## [DIRECTIONS]
a. Name every person the lambda calculus introduction credits with a program, a theorem or a model of computation, and give what each is credited with.
b. Write the next part of the lambda calculus introduction, picking up right after its last line.

## [SOURCE TEXT]
◆ ◆ ◆ ◆ ◆

Thursday, June 5, 2025

lambda-calculus

lambda-calculus

An Introduction to Lambda Calculus

Lambda Calculus

Section 1. The Story of Lambda Calculus

The origins of lambda calculus are rooted in one of the most profound quests of early 20th-century mathematics: David Hilbert’s program. Hilbert envisioned a complete and consistent foundation for all of mathematics, where every mathematical truth could be derived by a finite set of axioms and rules of inference. To realize this vision, it was essential to formalize the very notion of computation and proof.

Enter Kurt Gödel. In 1931, Gödel shattered Hilbert’s dream with his incompleteness theorems. He proved that in any sufficiently expressive formal system (like arithmetic), there exist true statements that cannot be proven within that system. Furthermore, the system cannot prove its own consistency. This was a turning point: mathematics, it seemed, had limits.

However, Hilbert’s challenge had an unintended consequence. It gave birth to multiple models of computation. Around the same time, Alonzo Church introduced lambda calculus to formalize functions and computation. Independently, Alan Turing developed his model using Turing machines.

Church and Turing eventually proved that their models are equivalent in expressive power, forming the basis for what we now call computability theory. This equivalence led to the Church-Turing thesis: anything computable can be computed by a Turing machine (or, equivalently, via lambda calculus).

Lambda calculus didn’t stop there. It evolved into the foundation of type theory and functional programming languages like Haskell. Through the Curry-Howard correspondence, lambda terms correspond to proofs in logic, and types correspond to propositions. This opened the door to dependent type theory (where types can depend on values) and even deeper connections in mathematics through Homotopy Type Theory (HoTT), blending algebraic topology and logic into one framework.

From a simple notation for defining functions, lambda calculus has grown into a bridge between logic, computation, and the foundations of mathematics.

Section 2. Basics of Lambda Calculus

Lambda calculus has only three syntactic constructs:

  1. Variables: x, y, z, …

  2. Abstraction (function definition): λx. M means a function that maps input x to output M.

◆ ◆ ◆ ◆ ◆

## [EXCERPTED RECORDS]
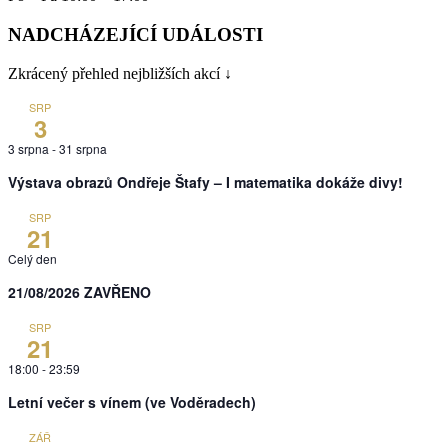
NADCHÁZEJÍCÍ UDÁLOSTI
Zkrácený přehled nejbližších akcí ↓
SRP
3
3 srpna
-
31 srpna
Výstava obrazů Ondřeje Štafy – I matematika dokáže divy!
SRP
21
Celý den
21/08/2026 ZAVŘENO
SRP
21
18:00
-
23:59
Letní večer s vínem (ve Voděradech)
ZÁŘ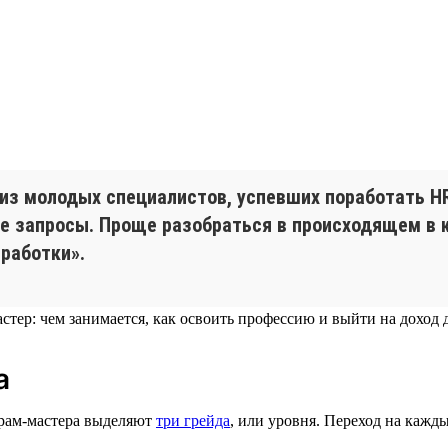
из молодых специалистов, успевших поработать 
е запросы. Проще разобраться в происходящем в к
работки».
а
крам-мастера выделяют
три грейда
, или уровня. Переход на каж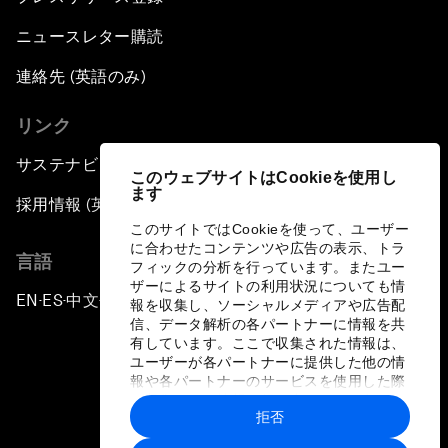
ニュースレター購読
連絡先 (英語のみ)
リンク
サステナビリティへの取り組み
このウェブサイトはCookieを使用し
ます
採用情報 (英語のみ)
このサイトではCookieを使って、ユーザー
に合わせたコンテンツや広告の表示、トラ
言語
フィックの分析を行っています。またユー
ザーによるサイトの利用状況についても情
EN
ES
中文
日本語
▪
▪
▪
報を収集し、ソーシャルメディアや広告配
信、データ解析の各パートナーに情報を共
有しています。ここで収集された情報は、
ユーザーが各パートナーに提供した他の情
報や各パートナーのサービスを使用した際
に収集された情報と組み合わされ、各パー
拒否
トナーによって使用されることがありま
プライバシーポリシーと利用規約
す。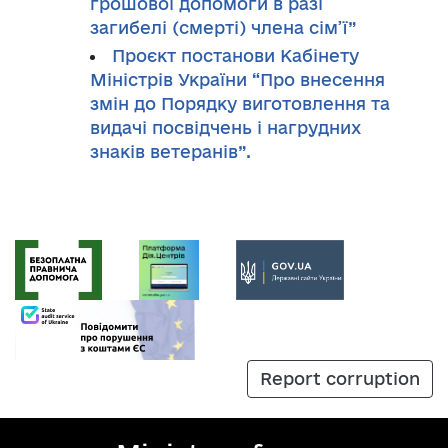
грошової допомоги в разі
загибелі (смерті) члена сім’ї”
Проєкт постанови Кабінету
Міністрів України “Про внесення
змін до Порядку виготовлення та
видачі посвідчень і нагрудних
знаків ветеранів”.
Report corruption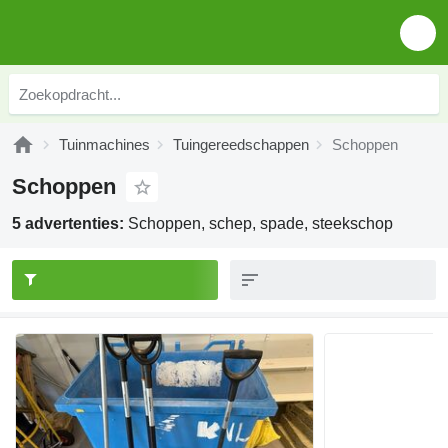
Tuinmachines
Tuingereedschappen
Schoppen
Schoppen
5 advertenties:
Schoppen, schep, spade, steekschop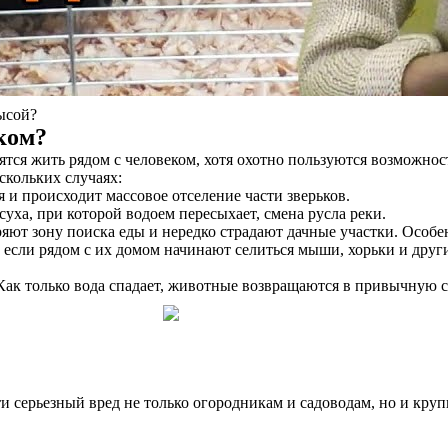
ысой?
ком?
тся жить рядом с человеком, хотя охотно пользуются возможнос
скольких случаях:
я и происходит массовое отселение части зверьков.
уха, при которой водоем пересыхает, смена русла реки.
ют зону поиска еды и нередко страдают дачные участки. Особен
 если рядом с их домом начинают селиться мыши, хорьки и дру
Как только вода спадает, животные возвращаются в привычную с
и серьезный вред не только огородникам и садоводам, но и кру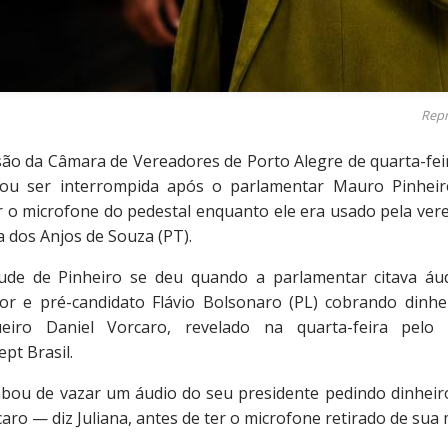
Rep
são da Câmara de Vereadores de Porto Alegre de quarta-feir
sou ser interrompida após o parlamentar Mauro Pinheir
ar o microfone do pedestal enquanto ele era usado pela ver
a dos Anjos de Souza (PT).
tude de Pinheiro se deu quando a parlamentar citava áu
or e pré-candidato Flávio Bolsonaro (PL) cobrando dinhe
eiro Daniel Vorcaro, revelado na quarta-feira pelo 
ept Brasil.
bou de vazar um áudio do seu presidente pedindo dinheir
aro — diz Juliana, antes de ter o microfone retirado de sua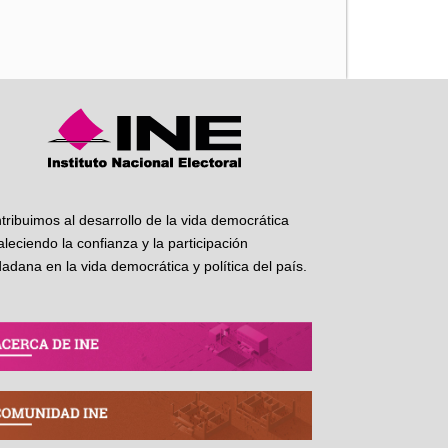
iente
tribuimos al desarrollo de la vida democrática
taleciendo la confianza y la participación
dadana en la vida democrática y política del país.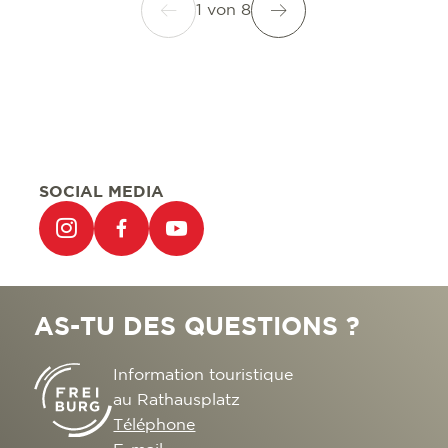
1
von
8
SOCIAL MEDIA
AS-TU DES QUESTIONS ?
Information touristique
au Rathausplatz
Téléphone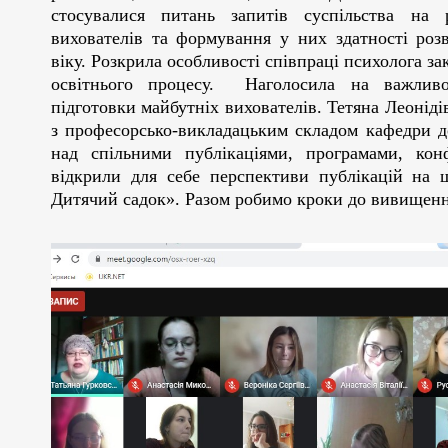
стосувалися питань запитів суспільства на 
вихователів та формування у них здатності розв
віку. Розкрила особливості співпраці психолога за
освітнього процесу. Наголосила на важливос
підготовки майбутніх вихователів. Тетяна Леоніді
з професорсько-викладацьким складом кафедри до
над спільними публікаціями, програмами, кон
відкрили для себе перспективи публікацій на 
Дитячий садок». Разом робимо кроки до вивищення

◆ ◆ ◆ ◆ ◆

## [ACTIVITY ANSWERS]
a.
- David Hilbert: Hilbert's program
- Kurt Gödel: the incompleteness theorems
- Alonzo Church: lambda calculus
- Alan Turing: Turing machines

b.
  3. Application (function application): M N means apply function M to argument N.

Notation:

  • Parentheses are used to disambiguate: (λx. x) y applies the identity function to y.

Evaluation Rules:

  1. β-reduction (function application):

    • (λx. M) N reduces to M[x := N] (substitute all free occurrences of x in M with N).

  2. α-conversion (renaming bound variables):

    • λx. x is the same as λl. l.

These rules form the core of computation in lambda calculus.

Section 3. Encoding Natural Numbers

In lambda calculus, we can encode natural numbers using Church numerals. A natural number n is encoded as a function that applies a given function f to an argument x, n times.

Definitions:

  • 0 := λf. λx. x

  • 1 := λf. λx. f x

  • 2 := λf. λx. f (f x)

  • 3 := λf. λx. f (f (f x))

We can define addition, multiplication, and exponentiation:

  • Addition: plus = λm. λn. λf. λx. m f (n f x)

  • Multiplication: mult = λm. λn. λf. m (n f)

  • Exponentiation: exp = λm. λn. n m

These encodings show the expressive power of pure functions without numbers.

Section 4. Functions with Two Variables

In classical mathematics, a function of two variables like
f(x, y) = x and f(y, x) = x are the same.

In lambda calculus, λxy. x = λx. (λy. x) and λyx. x = λy. (λx. x) are different.

In lambda calculus, functions are curried: they take arguments one at a time.

Example 1:

f = λx. λy. x

This is a function that:

  • Takes input x,

  • Returns a function that takes input y,

  • And returns x (ignoring y).

Example 2:

g = λy. λx. x

This function:

  • Takes y,

  • Returns a function that takes x,

  • And returns x (ignoring y).

They look similar, but behave differently when applied:

(f A B) = A
(g A B) = B

Thus, λx. λy. x ≠ λy. λx. x in lambda calculus. Order matters because arguments are applied one at a time, and each abstraction introduces scope.

This subtlety is crucial for understanding computation, binding, and evaluation in functional languages.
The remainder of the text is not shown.